レオが俺の腕を掴んで引き上げた。「顔色が死人みたいだぞ」
「それくらいやった」と俺は言った。
「封印できたか?」とシルヴィアが鋭く聞いた。
「できた」と俺は答えた。
シルヴィアが目を閉じ、深く息をついた。「そう……本当に」
「信じていなかったのか」
「信じていた。でも——心配もしていた」と彼女は言った。珍しく、声が少し震えていた。

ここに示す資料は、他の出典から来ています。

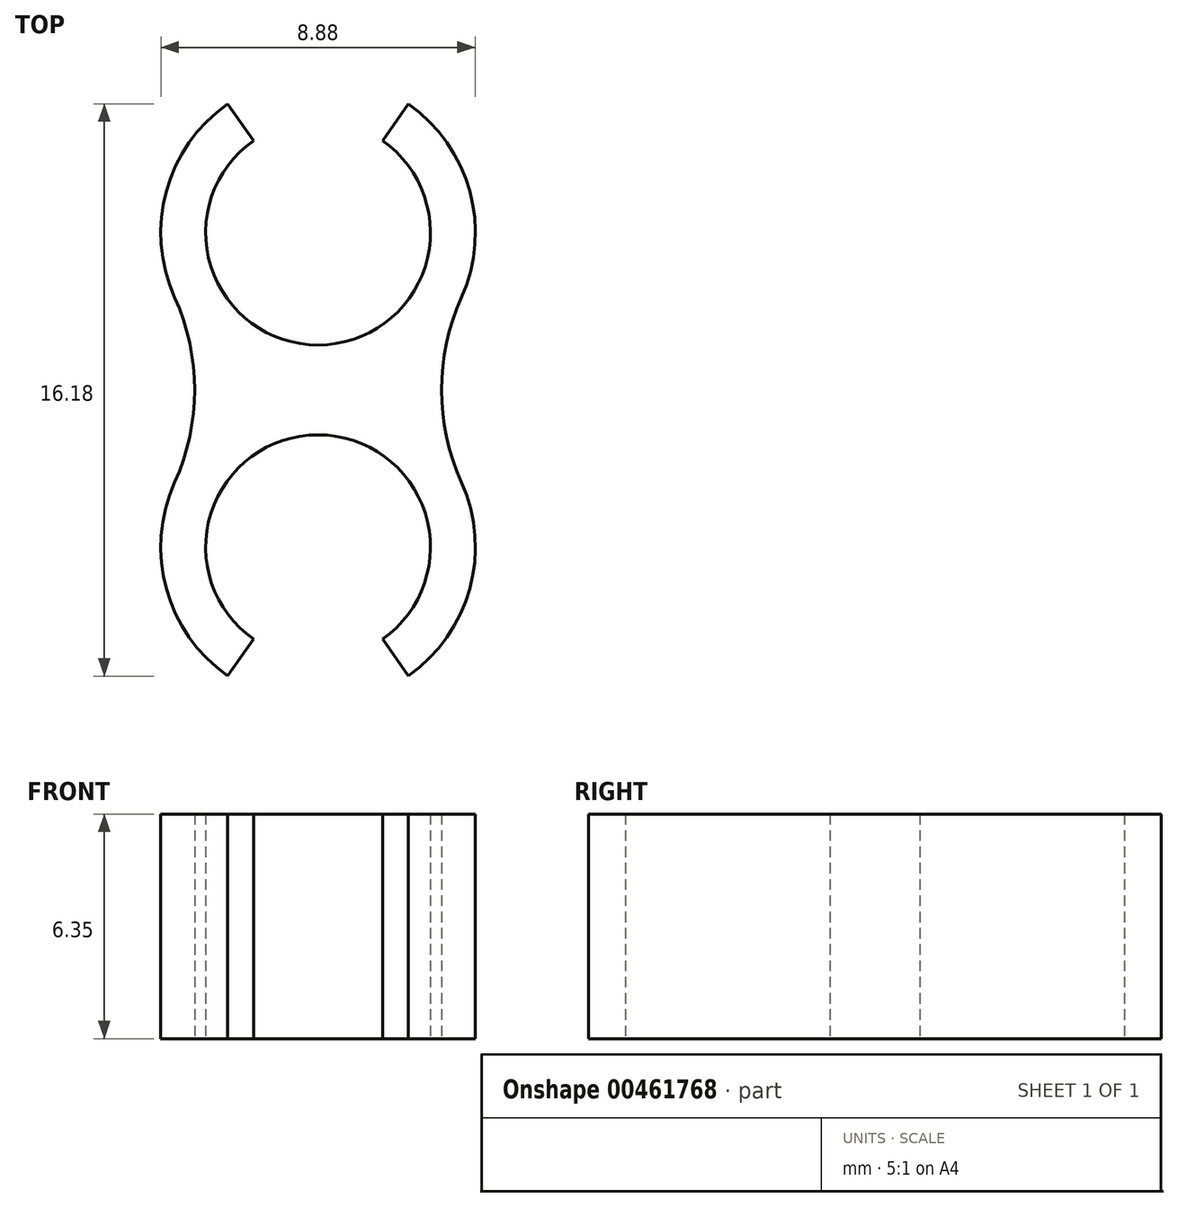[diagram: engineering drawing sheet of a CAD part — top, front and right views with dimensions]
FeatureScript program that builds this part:
annotation { "Feature Type Name" : "Feature", "Feature Type Description" : "" }
export const myFeature = defineFeature(function(context is Context, id is Id, definition is map)
    precondition{}
    {
        {
            var Q0;
            Q0=qCreatedBy(makeId("Top.planeOp"),FACE);
            var sketch = newSketch(context, id + "F0", { "sketchPlane" : qUnion([Q0])});
            skArc(sketch, "E0", {"start": v(-1.82, 7.05) * mm, "mid": v(0, 1.27) * mm, "end": v(1.82, 7.05) * mm});
            skArc(sketch, "E1", {"start": v(-2.55, 8.09) * mm, "mid": v(-4.29, 5.62) * mm, "end": v(-4.05, 2.61) * mm});
            skLineSegment(sketch, "E2", {"start": v(-2.55, 8.09) * mm, "end": v(-1.82, 7.05) * mm});
            skLineSegment(sketch, "E3", {"start": v(2.55, 8.09) * mm, "end": v(1.82, 7.05) * mm});
            skArc(sketch, "E4.MirrorCS", {"start": v(-2.55, -8.09) * mm, "mid": v(-4.29, -5.62) * mm, "end": v(-4.05, -2.61) * mm});
            skArc(sketch, "E5.MirrorCS", {"start": v(-1.82, -7.05) * mm, "mid": v(0, -1.27) * mm, "end": v(1.82, -7.05) * mm});
            skLineSegment(sketch, "E6.MirrorCS", {"start": v(2.55, -8.09) * mm, "end": v(1.82, -7.05) * mm});
            skLineSegment(sketch, "E7.MirrorCS", {"start": v(-2.55, -8.09) * mm, "end": v(-1.82, -7.05) * mm});
            skPoint(sketch, "E8.newPointA", {"position": v(2.55, 8.09) * mm});
            skPoint(sketch, "E8.newPointB", {"position": v(2.55, -8.09) * mm});
            skArc(sketch, "E8.filletArc", {"start": v(-4.05, -2.61) * mm, "mid": v(-3.49, 0) * mm, "end": v(-4.05, 2.61) * mm});
            skArc(sketch, "E9.MirrorCS", {"start": v(2.55, 8.09) * mm, "mid": v(4.29, 5.62) * mm, "end": v(4.05, 2.61) * mm});
            skArc(sketch, "E10.MirrorCS", {"start": v(4.05, -2.61) * mm, "mid": v(3.49, 0) * mm, "end": v(4.05, 2.61) * mm});
            skArc(sketch, "E11.MirrorCS", {"start": v(2.55, -8.09) * mm, "mid": v(4.29, -5.62) * mm, "end": v(4.05, -2.61) * mm});
            skSolve(sketch);
        }
        {
            var Q0;
            Q0=makeQuery(id+"F0.imprint","IMPRINT",FACE,{"disambiguationData":[TD([[makeQuery(id+"F0.imprint","IMPRINT",EDGE,{"derivedFrom":sQuery(id+"F0.wireOp",EDGE,"E0")}),-1.0]])]});
            extrude(context, id + "F1", {"entities" : qUnion([Q0]), "depth" : 6.35 * mm});
        }
    });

ガルダンが無言で俺の肩に手を置いた。それだけで十分だった。
ヴィクトルが俺の前に立った。「よくやった」と彼は静かに言った。「大陸全体を代表して礼を言う」
「大げさだ」と俺は言った。
「大げさじゃない」とヴィクトルが言った。「あなたがやったことの意味は、時間が経てばわかる」
ロードが俺に手を差し伸べた。「ヴァルナを代表して——ありがとう」
俺はその手を握った。
セイラが一歩前に出た。「私も礼を言う。あの深さまで行って戻ってきた人間を、私は初めて見た」
「案内してくれたおかげだ」と俺は言った。
波の音が響いた。ヴァルナの港に、朝の光が降り注いでいる。
俺はゆっくりと立ち上がった。足はまだ震えているが、立てる。
「帰ろう」と俺は言った。
「エルダリアへ?」とレオが聞いた。
「ああ。王への報告と——それから、ヴィクトル、カルドへも行く。約束したからな」
ヴィクトルが目を見開き、それから笑った。「覚えていてくれたか」
「忘れない」
仲間たちの笑い声が港に広がった。
古の災禍の封印は完成した。しかしヴィクトルの言う通り、これは永続するものではない。根本的な解決は、まだ先にある。
それでも今日は、一つ進んだ。
旅は続く。空は青く、海は広く、仲間は隣にいる。それで十分だ。